_Work to complete_: Count the lines of the material below that contain the string "وأنهم", and reply with that number alone.
########################################
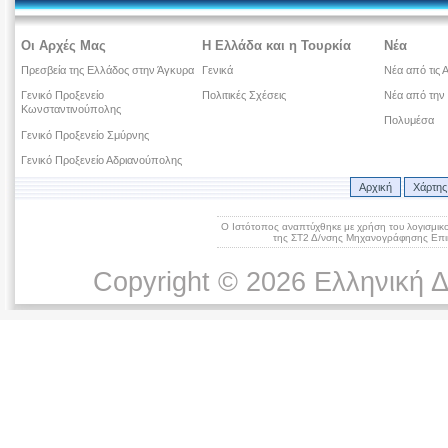
Οι Αρχές Μας
Η Ελλάδα και η Τουρκία
Νέα
Πρεσβεία της Ελλάδος στην Άγκυρα
Γενικά
Νέα από τις 
Γενικό Προξενείο
Πολιτικές Σχέσεις
Νέα από την
Κωνσταντινούπολης
Πολυμέσα
Γενικό Προξενείο Σμύρνης
Γενικό Προξενείο Αδριανούπολης
Αρχική
Χάρτης
Ο Ιστότοπος αναπτύχθηκε με χρήση του λογισμικ
της ΣΤ2 Δ/νσης Μηχανογράφησης Επικ
Copyright © 2026 Ελληνική 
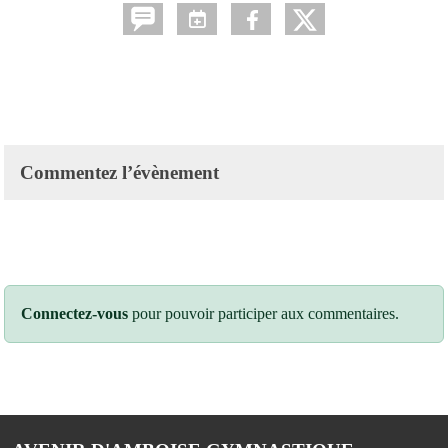
Commentez l’évènement
Connectez-vous
pour pouvoir participer aux commentaires.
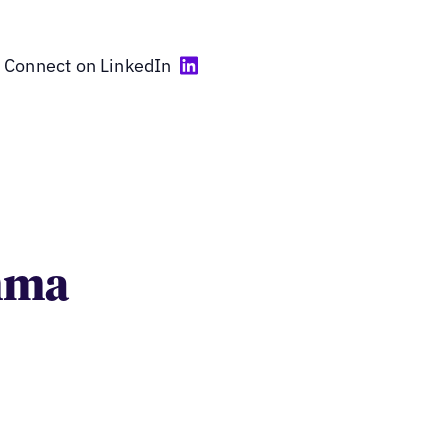
Connect on LinkedIn
umma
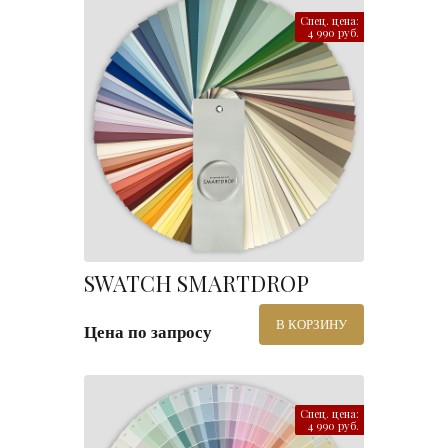
Спец. цена:
4 990 руб.
SWATCH SMARTDROP
В КОРЗИНУ
Цена по запросу
Спец. цена:
4 990 руб.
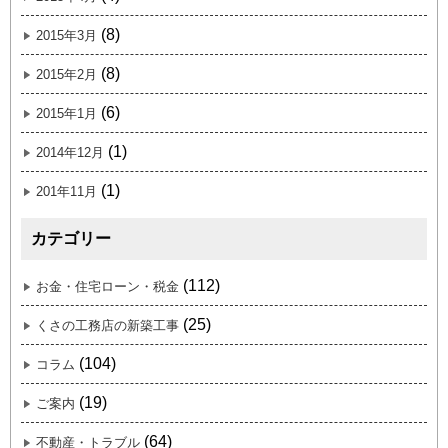
(8)
2015年3月
(8)
2015年2月
(6)
2015年1月
(1)
2014年12月
(1)
201年11月
カテゴリー
(112)
お金・住宅ローン・税金
(25)
くさの工務店の新築工事
(104)
コラム
(19)
ご案内
(64)
不動産・トラブル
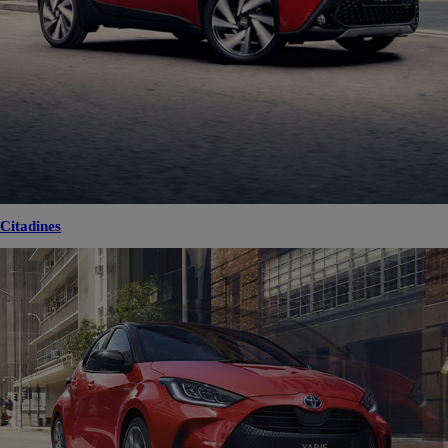
Citadines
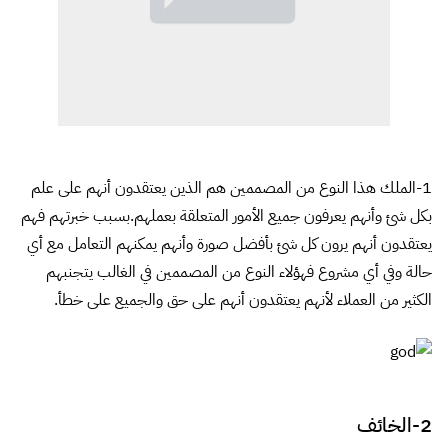
1-الملك هذا النوع من المصممين هم الذين يعتقدون أنهم على علم
بكل شئ وأنهم يعرفون جميع الأمور المتعلقة بعملهم.بسبب خبرتهم فهم
يعتقدون أنهم يرون كل شئ بأفضل صورة وأنهم يمكنهم التعامل مع أي
حالة وفي أي مشروع فهؤلاء النوع من المصممين في الغالب يتجنبهم
الكثير من العملاء لأنهم يعتقدون أنهم على حق والجميع على خطأ.
2-الخائف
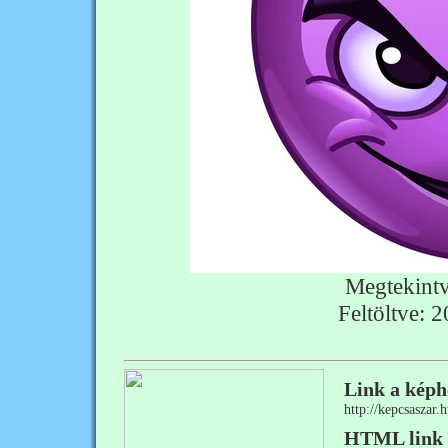
Megtekint
Feltöltve: 
Link a képh
http://kepcsaszar
HTML link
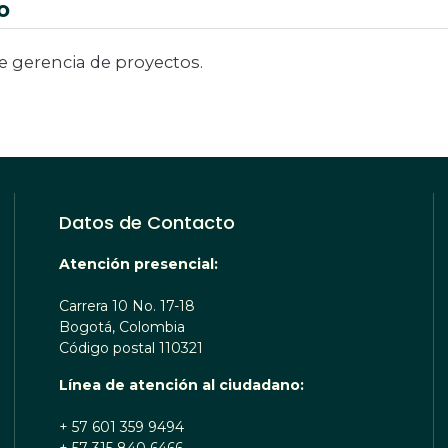
o
de gerencia de proyectos.
Datos de Contacto
Atención presencial:
Carrera 10 No. 17-18
Bogotá, Colombia
Código postal 110321
Línea de atención al ciudadano:
+ 57 601 359 9494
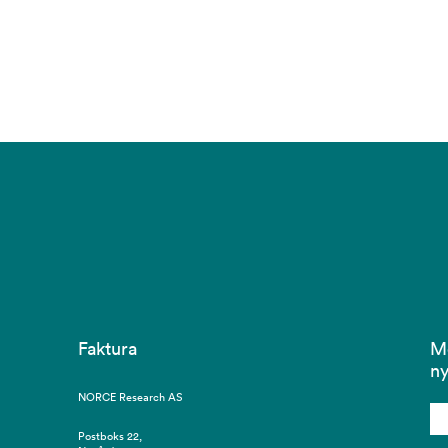
Faktura
M
ny
NORCE Research AS
Postboks 22,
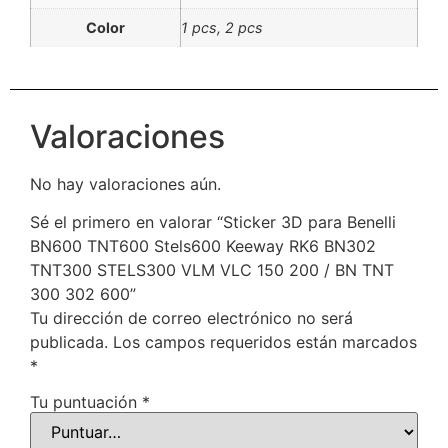
Color
1 pcs, 2 pcs
Valoraciones
No hay valoraciones aún.
Sé el primero en valorar “Sticker 3D para Benelli
BN600 TNT600 Stels600 Keeway RK6 BN302
TNT300 STELS300 VLM VLC 150 200 / BN TNT
300 302 600”
Tu dirección de correo electrónico no será
publicada.
Los campos requeridos están marcados
*
Tu puntuación
*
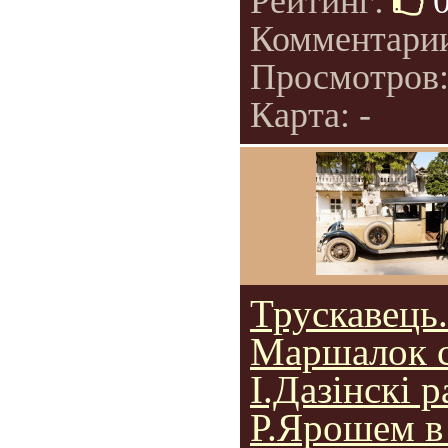
Рейтинг:
Комментари
Просмотров
Карта: -
Трускавець.
Маршалок 
І.Дазінскі р
Р.Ярошем в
########################################
_Result of the task_: 2